The various forms of liability insurance provide an umbrella of protection for business owners and may help avoid lawsuits. It is also important to understand what a business is and is not liable for.
"There's a common misperception that a business is automatically liable for injury if it happens at the business," Cook says. "That is not true. A business is only liable if an accident occurs because of something the business did or didn't do."
He also advises the best way for owners to avoid lawsuits: "First, do not act carelessly. The most important thing is to have a safe place of business, engage in safe business practices," Cook says. "If you do that, you're perfectly safe from lawsuits."
Types of liability insurance
General liability insurance: Business owners purchase general liability insurance to cover legal hassles due to accident, injuries and claims of negligence. These policies protect against payments as the result of bodily injury, property damage, medical expenses, libel, slander, the cost of defending lawsuits, and settlement bonds or judgments required during an appeal procedure.
Product liability insurance: Companies that manufacture, wholesale, distribute and retail a product may be liable for its safety. Product liability insurance protects against financial loss as a result of a defect product that causes injury or bodily harm. The amount of insurance you should purchase depends on the products you sell or manufacture. A clothing store would have far less risk than a small appliance store, for example.

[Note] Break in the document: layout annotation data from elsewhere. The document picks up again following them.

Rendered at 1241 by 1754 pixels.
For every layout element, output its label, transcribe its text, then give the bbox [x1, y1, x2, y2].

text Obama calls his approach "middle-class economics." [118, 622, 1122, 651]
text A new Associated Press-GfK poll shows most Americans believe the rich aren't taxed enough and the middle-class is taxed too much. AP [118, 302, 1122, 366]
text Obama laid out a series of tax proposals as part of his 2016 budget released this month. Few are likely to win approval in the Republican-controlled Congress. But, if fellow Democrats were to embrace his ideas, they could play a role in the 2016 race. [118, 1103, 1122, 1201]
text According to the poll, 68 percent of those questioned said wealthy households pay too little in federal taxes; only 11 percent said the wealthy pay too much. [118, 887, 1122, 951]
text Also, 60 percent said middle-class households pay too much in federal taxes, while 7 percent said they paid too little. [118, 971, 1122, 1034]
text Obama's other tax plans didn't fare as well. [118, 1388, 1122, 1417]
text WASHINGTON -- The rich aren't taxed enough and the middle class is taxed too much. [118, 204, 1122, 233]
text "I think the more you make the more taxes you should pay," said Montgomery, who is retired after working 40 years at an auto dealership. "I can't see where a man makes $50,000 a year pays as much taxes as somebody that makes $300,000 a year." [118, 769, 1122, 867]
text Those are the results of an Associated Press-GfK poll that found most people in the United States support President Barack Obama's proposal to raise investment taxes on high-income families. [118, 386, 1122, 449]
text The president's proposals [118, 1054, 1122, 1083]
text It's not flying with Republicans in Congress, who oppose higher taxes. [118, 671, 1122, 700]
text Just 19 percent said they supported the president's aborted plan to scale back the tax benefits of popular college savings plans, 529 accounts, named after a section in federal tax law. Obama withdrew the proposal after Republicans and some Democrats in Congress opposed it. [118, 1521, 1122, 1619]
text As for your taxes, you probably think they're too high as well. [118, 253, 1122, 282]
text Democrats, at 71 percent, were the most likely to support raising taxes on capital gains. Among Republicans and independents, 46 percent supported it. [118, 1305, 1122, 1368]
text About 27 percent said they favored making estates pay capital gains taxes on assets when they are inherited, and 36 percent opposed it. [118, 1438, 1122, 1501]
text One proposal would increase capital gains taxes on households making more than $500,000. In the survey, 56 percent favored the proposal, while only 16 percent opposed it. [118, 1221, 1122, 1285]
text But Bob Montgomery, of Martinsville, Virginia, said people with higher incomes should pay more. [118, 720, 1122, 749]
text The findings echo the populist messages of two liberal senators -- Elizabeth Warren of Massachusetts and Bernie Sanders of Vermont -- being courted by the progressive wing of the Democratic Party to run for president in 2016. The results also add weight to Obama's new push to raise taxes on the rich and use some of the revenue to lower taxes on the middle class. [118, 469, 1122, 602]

Professional liability insurance: Business owners providing services should consider having professional liability insurance (also known as errors and omissions insurance). This type of liability coverage protects your business against malpractice, errors, and negligence in provision of services to your customers. Depending on your profession, you may be required by your state government to carry such a policy. For example, physicians are required to purchase malpractice insurance as a condition of practicing in certain states.